Aim the Fourth: Go On An Impulse Trip To Vegas With Someone Off Twitter
Or something equally as rash and stupid that seems like it will be like a brilliant offbeat movie but would instantly descend into a gordian knot of practical impossibilities and sullen disagreements and no-one would win any money or expand the realms of their consciousness or see Celine Dion or anything.
My need to go to Vegas is now reaching unbearable levels, though. Dear Jim...
Aim the Fifth: Give It A Cigarrest
Finally, one that's possible. And has worked for five days now! Not a whiff of beautiful, life-sapping smoke has entered my lungs since Sunday, expect for when I frenched that startled tramp in the bus stop on Wednesday night. He hadn't even been smoking - I just had a funny turn. (The smoke in that instance came from our burning sexual compatibility) And I don't miss it at all. Here is photographic evidence of me not missing it.
That is not me. I would kill for those arms, and I would also kill whoever gave me that fringe. Then skin them, then dry out their skin over a period of several years, then crumble the skin into flakes, then roll it up in a rizla, then swap it with a local friendly cannibal (a fine young one, perhaps? Oooh-ma-hahaaa!) for a packet of Marlboro silvers.

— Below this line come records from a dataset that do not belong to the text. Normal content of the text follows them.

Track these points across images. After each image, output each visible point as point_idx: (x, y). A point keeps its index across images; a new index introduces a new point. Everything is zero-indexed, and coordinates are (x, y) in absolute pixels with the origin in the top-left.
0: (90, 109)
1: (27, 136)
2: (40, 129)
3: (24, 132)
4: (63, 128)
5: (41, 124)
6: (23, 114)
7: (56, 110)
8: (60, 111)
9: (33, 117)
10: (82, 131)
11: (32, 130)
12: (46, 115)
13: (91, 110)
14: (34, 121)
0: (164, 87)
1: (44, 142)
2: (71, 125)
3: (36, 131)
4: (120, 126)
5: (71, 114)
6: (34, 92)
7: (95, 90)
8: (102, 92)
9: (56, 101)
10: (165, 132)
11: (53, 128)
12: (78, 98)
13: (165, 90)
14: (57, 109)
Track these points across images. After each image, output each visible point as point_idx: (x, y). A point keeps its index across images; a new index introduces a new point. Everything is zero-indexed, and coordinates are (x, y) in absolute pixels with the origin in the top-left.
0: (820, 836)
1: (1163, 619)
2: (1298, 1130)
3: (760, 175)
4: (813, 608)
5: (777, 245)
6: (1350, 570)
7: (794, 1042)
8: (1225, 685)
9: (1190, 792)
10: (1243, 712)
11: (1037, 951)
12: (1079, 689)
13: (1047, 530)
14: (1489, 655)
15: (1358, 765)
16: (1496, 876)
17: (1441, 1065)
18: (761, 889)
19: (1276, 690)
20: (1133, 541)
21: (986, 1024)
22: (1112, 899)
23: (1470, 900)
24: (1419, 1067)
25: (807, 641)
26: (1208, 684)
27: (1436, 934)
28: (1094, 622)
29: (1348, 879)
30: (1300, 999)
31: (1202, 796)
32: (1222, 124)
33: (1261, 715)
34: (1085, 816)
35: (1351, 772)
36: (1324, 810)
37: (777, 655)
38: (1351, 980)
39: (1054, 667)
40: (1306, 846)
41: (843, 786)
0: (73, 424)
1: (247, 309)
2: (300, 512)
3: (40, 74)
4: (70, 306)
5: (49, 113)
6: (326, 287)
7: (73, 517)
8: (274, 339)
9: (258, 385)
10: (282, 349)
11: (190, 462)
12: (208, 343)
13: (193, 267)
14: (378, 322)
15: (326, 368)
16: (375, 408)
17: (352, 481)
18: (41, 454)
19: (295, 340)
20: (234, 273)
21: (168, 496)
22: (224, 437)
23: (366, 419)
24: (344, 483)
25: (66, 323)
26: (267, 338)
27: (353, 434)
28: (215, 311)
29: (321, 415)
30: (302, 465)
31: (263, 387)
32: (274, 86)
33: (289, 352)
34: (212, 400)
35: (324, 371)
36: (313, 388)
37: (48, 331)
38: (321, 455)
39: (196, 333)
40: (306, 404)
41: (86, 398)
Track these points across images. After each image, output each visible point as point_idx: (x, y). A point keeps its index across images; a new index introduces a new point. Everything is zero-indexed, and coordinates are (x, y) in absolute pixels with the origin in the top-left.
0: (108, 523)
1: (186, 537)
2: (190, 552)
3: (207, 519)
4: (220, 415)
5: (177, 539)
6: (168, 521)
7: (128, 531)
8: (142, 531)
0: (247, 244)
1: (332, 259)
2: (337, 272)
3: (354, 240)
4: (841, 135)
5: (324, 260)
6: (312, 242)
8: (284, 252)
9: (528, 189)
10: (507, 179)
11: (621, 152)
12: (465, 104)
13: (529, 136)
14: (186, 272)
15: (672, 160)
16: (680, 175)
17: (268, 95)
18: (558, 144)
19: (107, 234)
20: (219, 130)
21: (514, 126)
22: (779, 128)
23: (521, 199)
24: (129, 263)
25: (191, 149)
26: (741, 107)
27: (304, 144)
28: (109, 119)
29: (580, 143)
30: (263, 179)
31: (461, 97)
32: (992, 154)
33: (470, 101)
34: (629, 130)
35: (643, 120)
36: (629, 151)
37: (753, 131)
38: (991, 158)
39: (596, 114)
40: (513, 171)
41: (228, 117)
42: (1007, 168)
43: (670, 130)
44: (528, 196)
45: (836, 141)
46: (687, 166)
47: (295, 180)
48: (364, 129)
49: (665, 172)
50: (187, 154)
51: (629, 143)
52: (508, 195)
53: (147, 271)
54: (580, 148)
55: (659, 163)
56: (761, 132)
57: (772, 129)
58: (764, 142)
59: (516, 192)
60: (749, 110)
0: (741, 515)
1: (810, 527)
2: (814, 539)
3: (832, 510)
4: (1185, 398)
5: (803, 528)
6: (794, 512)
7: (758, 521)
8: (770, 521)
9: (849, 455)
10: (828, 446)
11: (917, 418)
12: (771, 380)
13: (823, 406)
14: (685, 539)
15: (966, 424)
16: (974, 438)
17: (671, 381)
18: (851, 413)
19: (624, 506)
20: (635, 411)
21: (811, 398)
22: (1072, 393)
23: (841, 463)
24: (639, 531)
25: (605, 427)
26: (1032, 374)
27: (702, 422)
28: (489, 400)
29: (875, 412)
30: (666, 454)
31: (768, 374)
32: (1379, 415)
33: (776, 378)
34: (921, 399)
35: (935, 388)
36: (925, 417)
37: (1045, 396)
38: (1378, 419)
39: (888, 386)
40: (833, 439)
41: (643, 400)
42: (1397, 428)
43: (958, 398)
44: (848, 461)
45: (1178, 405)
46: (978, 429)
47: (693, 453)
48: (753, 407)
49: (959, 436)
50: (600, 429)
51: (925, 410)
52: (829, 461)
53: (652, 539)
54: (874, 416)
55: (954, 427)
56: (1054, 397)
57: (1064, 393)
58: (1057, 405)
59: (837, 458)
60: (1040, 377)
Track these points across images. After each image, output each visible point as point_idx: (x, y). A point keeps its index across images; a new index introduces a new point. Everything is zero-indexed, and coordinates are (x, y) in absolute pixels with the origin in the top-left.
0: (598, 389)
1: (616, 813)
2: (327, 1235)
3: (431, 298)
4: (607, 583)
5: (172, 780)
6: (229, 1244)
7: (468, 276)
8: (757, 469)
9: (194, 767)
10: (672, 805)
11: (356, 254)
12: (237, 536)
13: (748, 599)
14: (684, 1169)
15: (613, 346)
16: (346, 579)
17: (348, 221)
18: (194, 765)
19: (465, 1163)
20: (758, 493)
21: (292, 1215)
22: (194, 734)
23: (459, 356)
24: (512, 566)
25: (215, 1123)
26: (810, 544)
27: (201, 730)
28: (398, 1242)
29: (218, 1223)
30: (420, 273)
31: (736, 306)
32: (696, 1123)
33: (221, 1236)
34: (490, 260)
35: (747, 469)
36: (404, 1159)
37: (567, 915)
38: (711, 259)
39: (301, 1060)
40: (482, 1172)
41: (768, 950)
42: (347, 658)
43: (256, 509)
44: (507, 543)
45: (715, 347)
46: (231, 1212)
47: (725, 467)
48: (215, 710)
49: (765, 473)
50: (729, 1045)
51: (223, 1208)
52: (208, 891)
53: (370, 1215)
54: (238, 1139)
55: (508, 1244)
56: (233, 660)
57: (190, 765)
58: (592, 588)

I have given up before. It lasted, I think, about 18 months. But I think that's because I didn't give myself strict guidelines. So this time, I will not smoke unless one of these circumstances should befall me:
- walking over a bridge at night while listening to Kind Of Blue
- needing to prove that I am cool in awkward social situations when acres of sparkling banter has not suddenly made itself available to my front-brain after 30 goddamn years of skulking around the inaccessible hinterland of my back-brain
- dispersing clouds of mosquitoes
- creating an unspoken bond with dangerous-looking youths at bus stops
- or because I really want to.
It'll all go fabulously, I'm sure.
Updates to follow as and when they become relevant.